Visible to the public On Valuing the Impact of Machine Learning Faults to Cyber-Physical Production Systems

TitleOn Valuing the Impact of Machine Learning Faults to Cyber-Physical Production Systems
Publication TypeConference Paper
Year of Publication2022
AuthorsCody, Tyler, Adams, Stephen, Beling, Peter, Freeman, Laura
Conference Name2022 IEEE International Conference on Omni-layer Intelligent Systems (COINS)
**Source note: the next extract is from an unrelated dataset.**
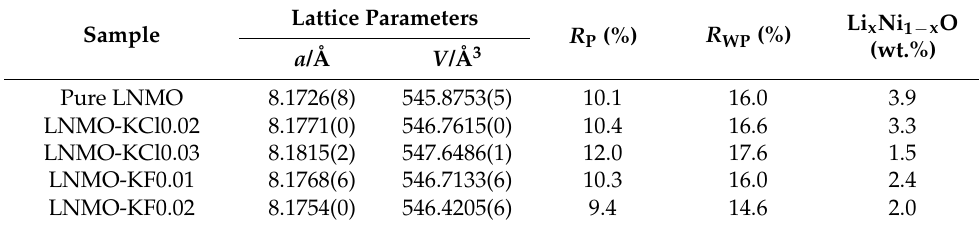
Figure 1. XRD patterns of all samples compared with the standard LNMO pattern ( a ); Enlarged region of 30–50 degrees for all samples ( b ). Table 1. Lattice parameters of all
Keywordsactuator security, composability, Data models, Degradation, fault diagnosis, Hydraulic actuators, machine learning, maintenance, maintenance engineering, Metrics, Probability distribution, Production systems, prognostics and health management, pubcrawl, resilience, Resiliency, Throughput
AbstractMachine learning (ML) has been applied in prognostics and health management (PHM) to monitor and predict the health of industrial machinery. The use of PHM in production systems creates a cyber-physical, omni-layer system. While ML offers statistical improvements over previous methods, and brings statistical models to bear on new systems and PHM tasks, it is susceptible to performance degradation when the behavior of the systems that ML is receiving its inputs from changes. Natural changes such as physical wear and engineered changes such as maintenance and rebuild procedures are catalysts for performance degradation, and are both inherent to production systems. Drawing from data on the impact of maintenance procedures on ML performance in hydraulic actuators, this paper presents a simulation study that investigates how long it takes for ML performance degradation to create a difference in the throughput of serial production system. In particular, this investigation considers the performance of an ML model learned on data collected before a rebuild procedure is conducted on a hydraulic actuator and an ML model transfer learned on data collected after the rebuild procedure. Transfer learning is able to mitigate performance degradation, but there is still a significant impact on throughput. The conclusion is drawn that ML faults can have drastic, non-linear effects on the throughput of production systems.